Summary: Self-Heal Daemon is consuming excessive CPU
Product: [Community] GlusterFS Reporter: Michael Webb <webb>
Component: replicateAssignee: Pranith Kumar K <pkarampu>
Status: CLOSED DEFERRED QA Contact:
Severity: urgent Docs Contact:
Priority: unspecified    
Version: 3.3.0CC: bugs, gluster-bugs
Target Milestone: ---Keywords: Triaged
Target Release: ---   
Hardware: x86_64   
OS: Linux   
Whiteboard:
Fixed In Version: Doc Type: Bug Fix
Doc Text:
Story Points: ---
Clone Of: Environment:
Last Closed: 2014-12-14 19:40:32 UTC Type: Bug
Regression: --- Mount Type: ---
Documentation: --- CRM:
Verified Versions: Category: ---
oVirt Team: --- RHEL 7.3 requirements from Atomic Host:
Cloudforms Team: --- Target Upstream Version:
Embargoed:

Description Michael Webb 2014-01-21 21:02:17 UTC
We’re currently seeing extremely high CPU utilization and breakdown in gluster communication between our two peers during self-heal operations using GlusterFS 3.3.0. The self-healing daemon is crawling the file system.
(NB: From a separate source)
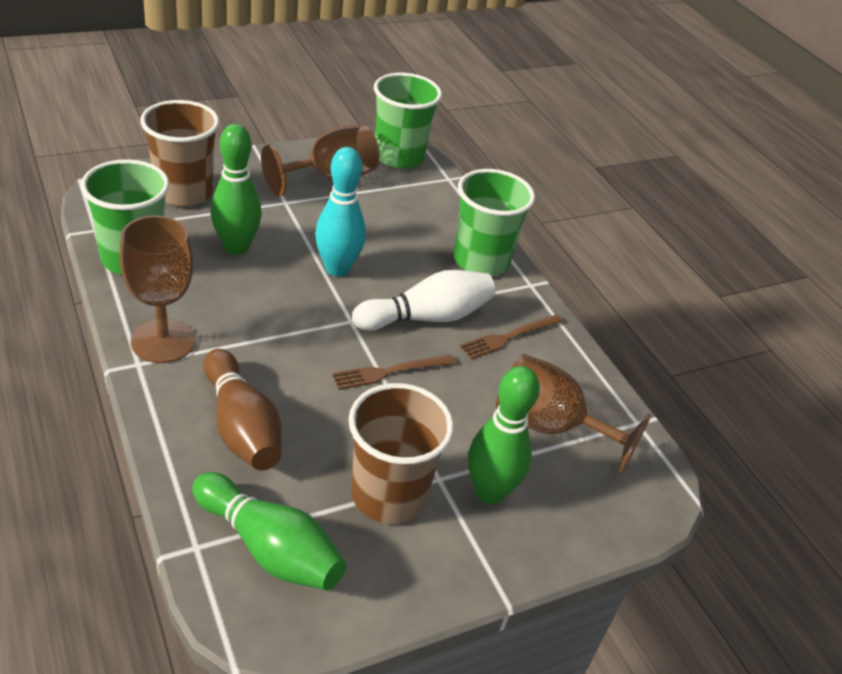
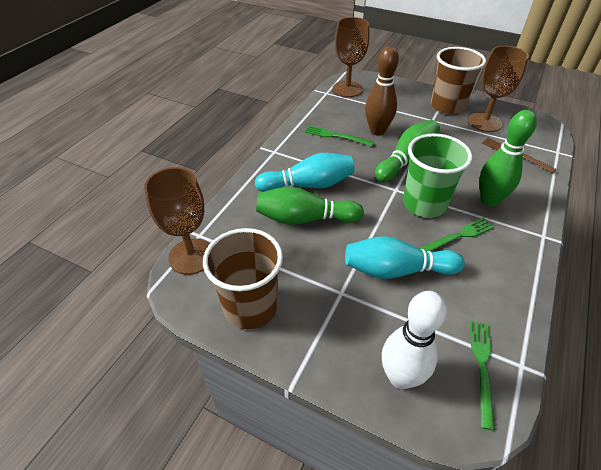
brown fork: 2 -> 1
green cup: 3 -> 1
green fork: 0 -> 3
turquoise bowling pin: 1 -> 2

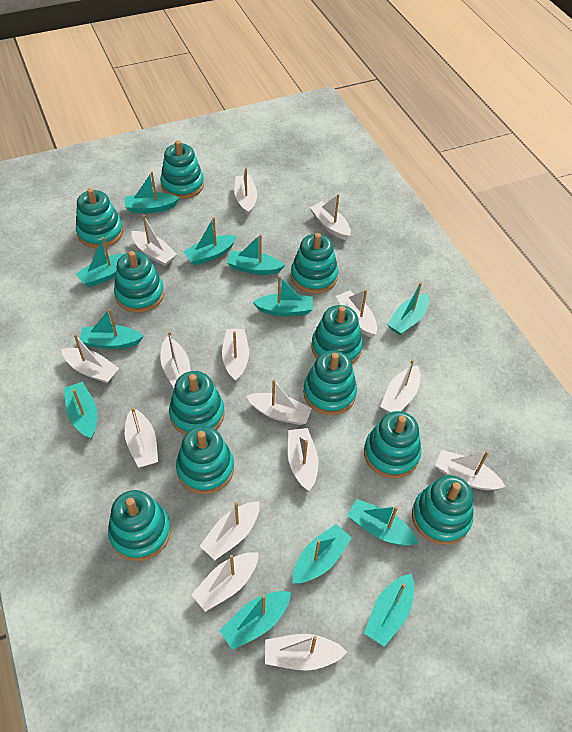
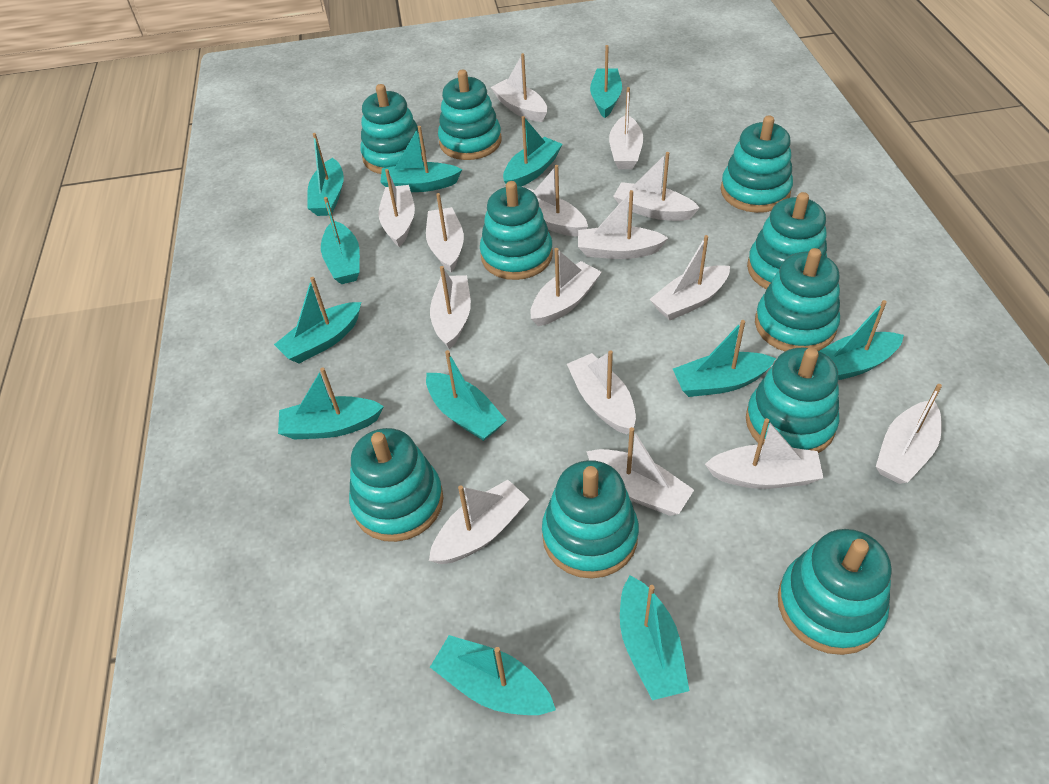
turquoise stacking toy: 11 -> 10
The results appear very similar to these two bugs:

http://dev.gluster.com/pipermail/glusterfs/2011-September/006149.html

https://bugzilla.redhat.com/show_bug.cgi?id=812515

Have these been addressed in 3.3.0?

Are there other issues that could be causing this behavior?

We performed routine maintenance on Saturday the 18th, we have been seeing issues since the 20th. This involved:

1.)	Shutting down one server
2.)	Adding a phsyical drive array
3.)	Start the server
4.)	Allow it to replicate
5.)	Perform same steps for the other server

The new drive arrays are not online, nor initialized via the OS.

We have 2 servers in this replica both are at 100% cpu utilization, 1 replica volume with 1 brick on each server. Gluster peer status shows both machines online but touching a zero byte file take more than 60 seconds to complete. This normally takes much less than a second. We verified that network connectivity is up during this time using ping and ssh.

Comment 1 Niels de Vos 2014-11-27 14:54:37 UTC
The version that this bug has been reported against, does not get any updates from the Gluster Community anymore. Please verify if this report is still valid against a current (3.4, 3.5 or 3.6) release and update the version, or close this bug.

If there has been no update before 9 December 2014, this bug will get automatocally closed.